Il taglio dei parlamentari è un provvedimento spot figlio della nuova politica
Una riforma che non convince. Oggi la Camera sarà chiamata a votare la legge che prevede la riduzione del numero dei parlamentari. È il quarto e ultimo passaggio della riforma della Costituzione. Potrebbe diventare immediatamente esecutiva se fosse votata dai due terzi dei parlamentari. Se, invece, ad approvarla fosse un numero inferiore si dovrà passare dal referendum. In quel caso io voterei contro.
Questa legge non mi piace. Per nulla. Per tutta una serie di motivi. Uno in particolare: sarà la pietra tombale del rapporto fra eletto e territorio. La legge prevede la riduzione di un terzo dei parlamentari. Il che significa che i collegi saranno molto più ampi. La Romagna potrebbe avere solo un senatore e, massimo, due parlamentari. Troppo poco per poter seguire il territorio come si dovrebbe. L’esempio ce lo abbiamo adesso, ad esempio, che il collegio senatoriale comprende sia il Cesenate che il Forlivese.

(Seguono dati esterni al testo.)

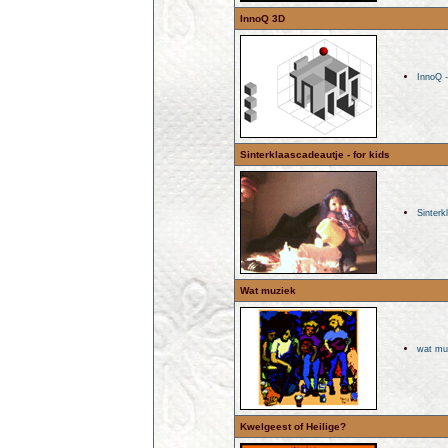
InnoQ 3D
InnoQ -
Sinterklaascadeautje - for kids
Sinterk
Wat muziek
wat mu
Kwelgeest of Heilige?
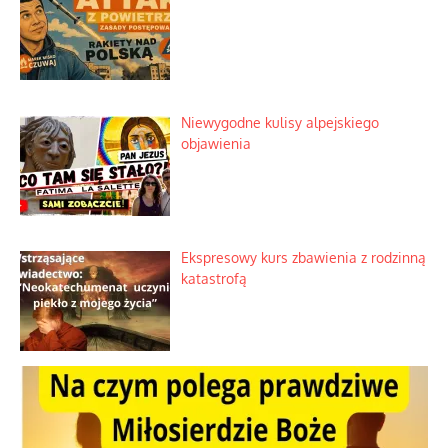
Niewygodne kulisy alpejskiego
objawienia
Ekspresowy kurs zbawienia z rodzinną
katastrofą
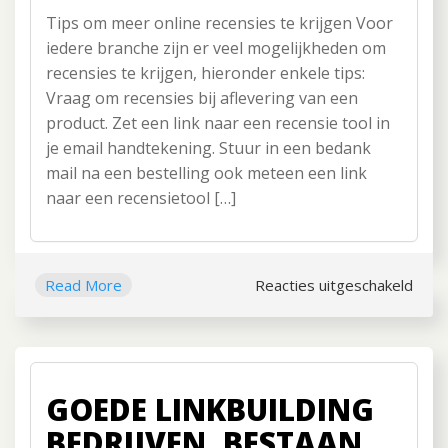
Meer
Tips om meer online recensies te krijgen Voor
online
recensies?
iedere branche zijn er veel mogelijkheden om
recensies te krijgen, hieronder enkele tips:
Vraag om recensies bij aflevering van een
product. Zet een link naar een recensie tool in
je email handtekening. Stuur in een bedank
mail na een bestelling ook meteen een link
naar een recensietool […]
Read More
Reacties uitgeschakeld
voor
Mee
onlin
rece
GOEDE LINKBUILDING
BEDRIJVEN, BESTAAN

Per ridurre i parlamentari l’unica strada era cancellare il Senato. Fra l’altro il risparmio in termine di soldi sarebbe stato maggiore. Legge che però i 5Stelle, promotori di quella attuale, avevano avversato quando a proporla era stato Renzi. Sì, nei tre passaggi parlamentari precedenti, a votare a favore sono stati 5Stelle, Lega e Fratelli d’Italia, tre partiti fieri oppositori del taglio del Senato.
Dove è la logica? Non c’è. Ma adesso va così. L’attività politica è sempre stata impregnata di provvedimenti spot. Ma adesso si è superato il limite di guardia. E al peggio non c’è mai fine. La legge sulla riduzione dei parlamentari è solo la punta di un iceberg. Altra assurdità è la scelta della Lega di fare le barricate contro il provvedimento che concede il reddito di cittadinanza anche a chi ha avuto problemi con la legge. Legge che il Carroccio votò quando era al governo. Quindi, Salvini e soci protestano contro se stessi.
No, la politica non può essere questa. Così si va a sbattere. È inevitabile se si dibatte con forza su questi temi o sui migranti e, al contempo, rischia di passare sotto silenzio l’allarme lanciato da Istat e Confindustria: continua la stagnazione. Se tutto andrà bene saremo a crescita zero, ma non è esclusa a recessione.